I started on this new idea instantly and though I'd been tinkering with beats and drum machines, recording people, etc for years but I never had a real title for a real body of work. 

I was late to the computer home recording game, but had a dell that was maxed out with songs Mark and I made with whoever was around at the time. One of many problems were that not one song was actually finished. We had hundreds of pieces of songs but not one complete song.  

In the middle of nowhere and without youtube there's really no one to teach a guy how to do things simply. Every little piece of unfinished music came the hardest way possible. I was individually loading drum sounds for 15 mins before I could even start and spent a fortune on D batteries because the keyboard I used had a broken power supply. A couple summers I filled a small trashcan with used up D batteries. 

Once I moved to Wichita and my head was clearer I started slugging out songs and actually finishing them. They were terrible but I had an A team, B team and C team. Each team was a playlist and I started knocking old stuff out for newer, better material. 

In early 2010 I saved up about $1300, which I referred to as my "cd money", but used it to buy a car.  That kept me from moving forward with a project that wasn't there. 

Mixing, producing and recording an album from scratch was harder than I thought so I switched gears and made the "Mind of A MadMan Mixtape". The beats were known songs and it was easier to make. 

"MOAMMM" was a total failure so I decided to lease beats and make a few torelease a EP called "One Day At A Time". I had less skin in the game and it felt safer. I used the picture planned for WIWW and just put it out. No one really listened of course and it wasn't that good but it gave me the confidence to really go after the WIWW idea. 

Meeting Scott Martz made the WIWW idea come to fruition and he was irreplaceable. We were roommates and he was a brilliant musician and guitar player. We made a plethora of ideas (most of which I ruined) but he added the much needed musical experience I just didn't have. 

A lot of people contributed to it and it was a work in progress for years before it sold like 78 copies on iTunes. (which was a let down and big deal at the same time) My brother contributed a lot as did a slew of other people who were extremely patient with me. 

My point is that ideas have to grow. An album, "Where I Went Wrong" didn't just materialize because of a cool picture. It was a process and it had to grow and develop. These creative adventures take twice as long and cost twice as much but I've learned to be patient with it.

Brandon Mills helped me put it out. At one point it was slashed to a preview EP and later almost a double disc "Where I Went Wrong" and "When I Went Right". 

These things seem to say, "I'm done" and that was that. The rest wasn't history because no one really listened but that didn't matter. 6 years prior it was just a picture and an idea from some drunk idiot in front of a webcam. 

Earl Nightingale defines success as "the progressive realization of a worthy goal or ideal." Judging the projects success or failure along those lines it was a smashing success. 

People still enjoy WIWW, the videos are still getting played and I still make $20 a year from royalties.
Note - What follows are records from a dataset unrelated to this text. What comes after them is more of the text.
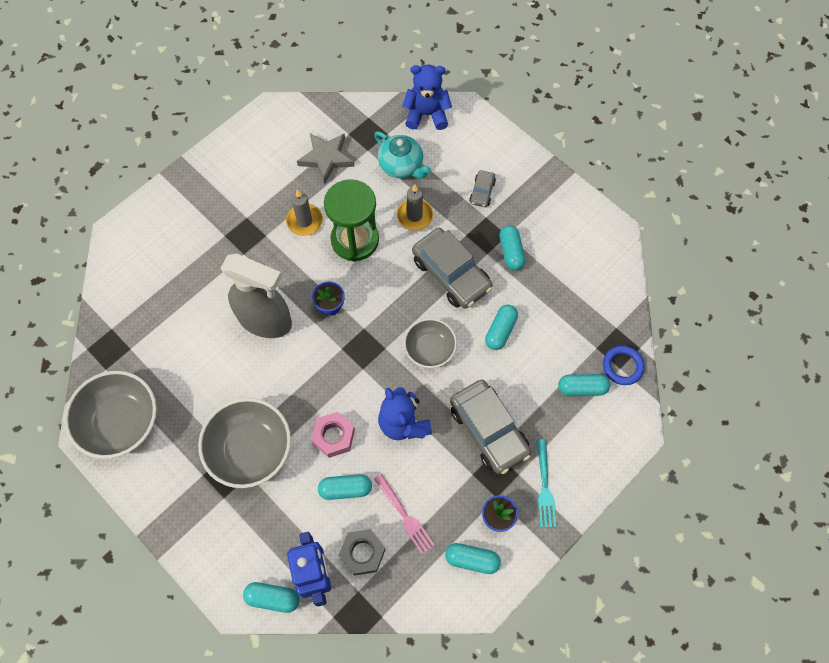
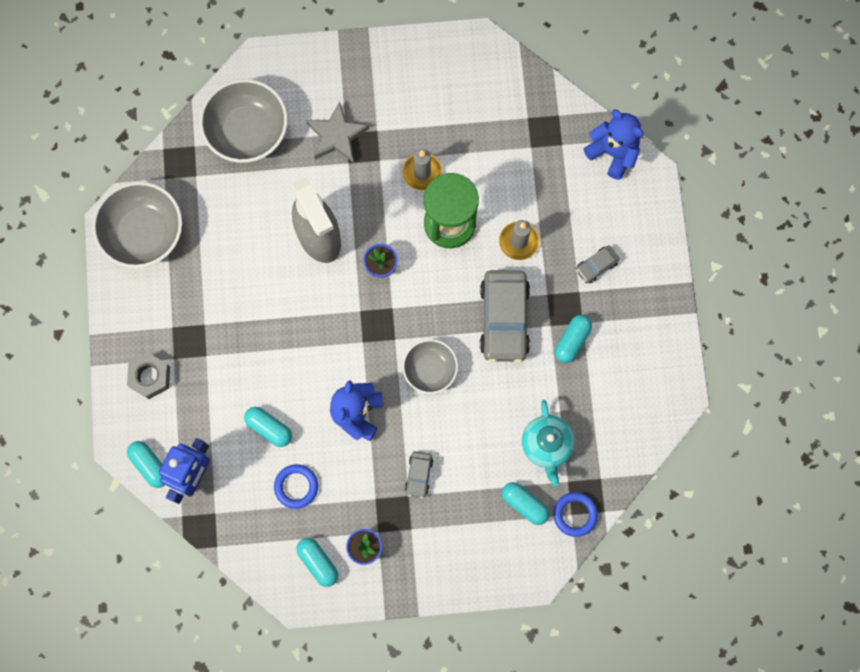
camera: 40 degrees right, 10 degrees up
grey bowl [198,398,291,488] -> grey bowl moved to [199,79,288,163]
grey star [297,133,355,183] -> grey star moved to [306,101,369,163]
pink nut [311,412,355,458] -> none
grey nut [339,529,386,576] -> grey nut moved to [127,353,170,399]
turquoise teapot [374,132,431,179] -> turquoise teapot moved to [522,400,575,487]
pink fork [374,474,435,554] -> blue ring [274,464,318,509]
grey car [450,380,531,474] -> grey car [405,451,433,498], size x0.47
turquoise capsule [485,305,518,350] -> none
turquoise fork [537,439,556,528] -> none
Sometimes someone will try and joke with me or attempt to poke fun at me, "remember where I went wrong?". I just smile and play it off because they can't fathom how failure it took to get there.

I got out of WIWW exactly what I put in it. Nothing less, nothing more and it pays in ways that don't show up on view counts or royalty statements.  It can't be measured in popularity or money. The experience is a tool I apply all the time.

Everyone has some sort of boulder they're carrying up a mountain and that's the whole point. The journey is the reward. The struggle, not the destination. 

So pick up your damn boulder. Once you get to the top it sucks anyway so head back down and grab a bigger one.